This year’s Forbidden Fruit line-up may be a whole lot beefier than last year’s, but if the Royal Hospital-based festival’s inaugural year was anything to go by it’s the synthier side of the bill that will go down best. The most pivotal moment of 2011′s June Bank Holiday show was Caribou’s Dan Snaith parting the clouds like Moses splits waves during the seminal ‘Sun’.
Actress – Caves of Paradise
Obfuscated though it might be, there’s a bleary ecstasy to Actress’ recent album R.I.P. Caves of Paradise is the moment when it comes to the fore, its irresistible deep-house hook rising above the waterline. If you’re confused as to how one of London’s darkest producers might work at 5 in the afternoon, Paradise is your answer.

▸ Data supplied:

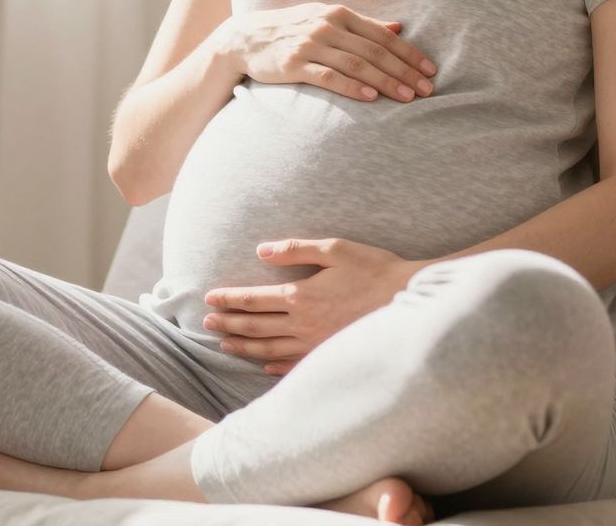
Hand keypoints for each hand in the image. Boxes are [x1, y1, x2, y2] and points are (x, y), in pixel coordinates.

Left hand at [203, 238, 427, 374]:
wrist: (409, 300)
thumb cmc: (373, 269)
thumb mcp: (335, 249)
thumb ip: (295, 249)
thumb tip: (261, 251)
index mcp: (301, 295)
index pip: (253, 298)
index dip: (229, 299)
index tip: (209, 299)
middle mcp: (303, 323)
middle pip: (256, 325)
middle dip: (229, 323)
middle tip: (207, 323)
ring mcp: (315, 344)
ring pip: (269, 348)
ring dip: (244, 345)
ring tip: (225, 344)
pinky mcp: (329, 355)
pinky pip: (294, 365)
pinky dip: (275, 366)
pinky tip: (264, 366)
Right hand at [215, 4, 437, 103]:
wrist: (246, 38)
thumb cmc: (294, 29)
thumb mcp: (327, 20)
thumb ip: (363, 25)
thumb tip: (399, 27)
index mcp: (339, 14)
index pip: (382, 35)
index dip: (409, 52)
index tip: (430, 69)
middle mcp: (327, 26)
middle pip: (374, 51)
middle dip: (404, 70)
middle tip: (427, 89)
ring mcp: (310, 44)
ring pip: (357, 64)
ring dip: (385, 81)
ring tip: (407, 97)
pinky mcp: (294, 63)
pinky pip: (329, 76)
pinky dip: (352, 86)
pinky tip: (370, 97)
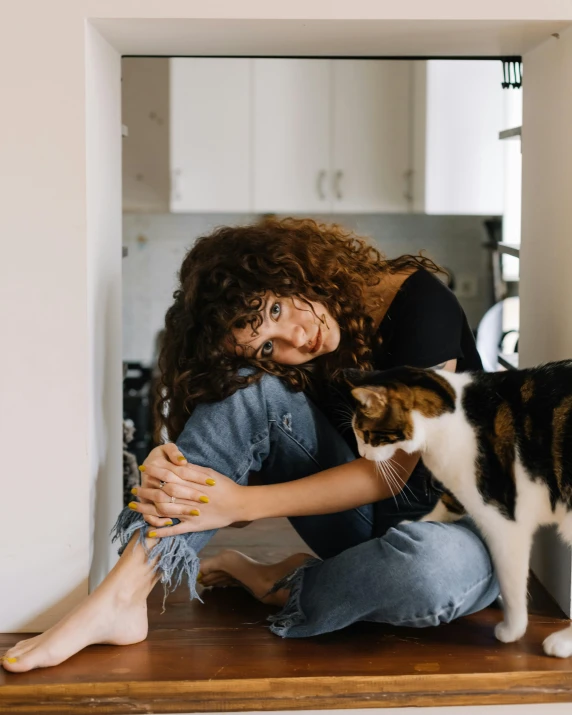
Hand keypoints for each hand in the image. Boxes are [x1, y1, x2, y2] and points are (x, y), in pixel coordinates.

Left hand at [130, 445, 248, 536]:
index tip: (143, 468)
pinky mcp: (194, 525)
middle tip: (133, 488)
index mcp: (192, 482)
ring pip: (164, 511)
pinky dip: (162, 531)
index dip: (154, 471)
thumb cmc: (224, 486)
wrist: (239, 503)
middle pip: (162, 493)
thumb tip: (177, 462)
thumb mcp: (209, 472)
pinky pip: (175, 529)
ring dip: (147, 509)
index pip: (169, 475)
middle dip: (146, 490)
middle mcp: (189, 497)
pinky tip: (149, 531)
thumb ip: (192, 469)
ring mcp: (190, 512)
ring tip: (134, 507)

▸ Prompt:
Could you print everything in the Forbidden Fruit festival preview from "This year’s Forbidden" down to "is your answer.", word for word?

▸ Solution for this problem:
This year’s Forbidden Fruit line-up may be a whole lot beefier than last year’s, but if the Royal Hospital-based festival’s inaugural year was anything to go by it’s the synthier side of the bill that will go down best. The most pivotal moment of 2011′s June Bank Holiday show was Caribou’s Dan Snaith parting the clouds like Moses splits waves during the seminal ‘Sun’.
Actress – Caves of Paradise
Obfuscated though it might be, there’s a bleary ecstasy to Actress’ recent album R.I.P. Caves of Paradise is the moment when it comes to the fore, its irresistible deep-house hook rising above the waterline. If you’re confused as to how one of London’s darkest producers might work at 5 in the afternoon, Paradise is your answer.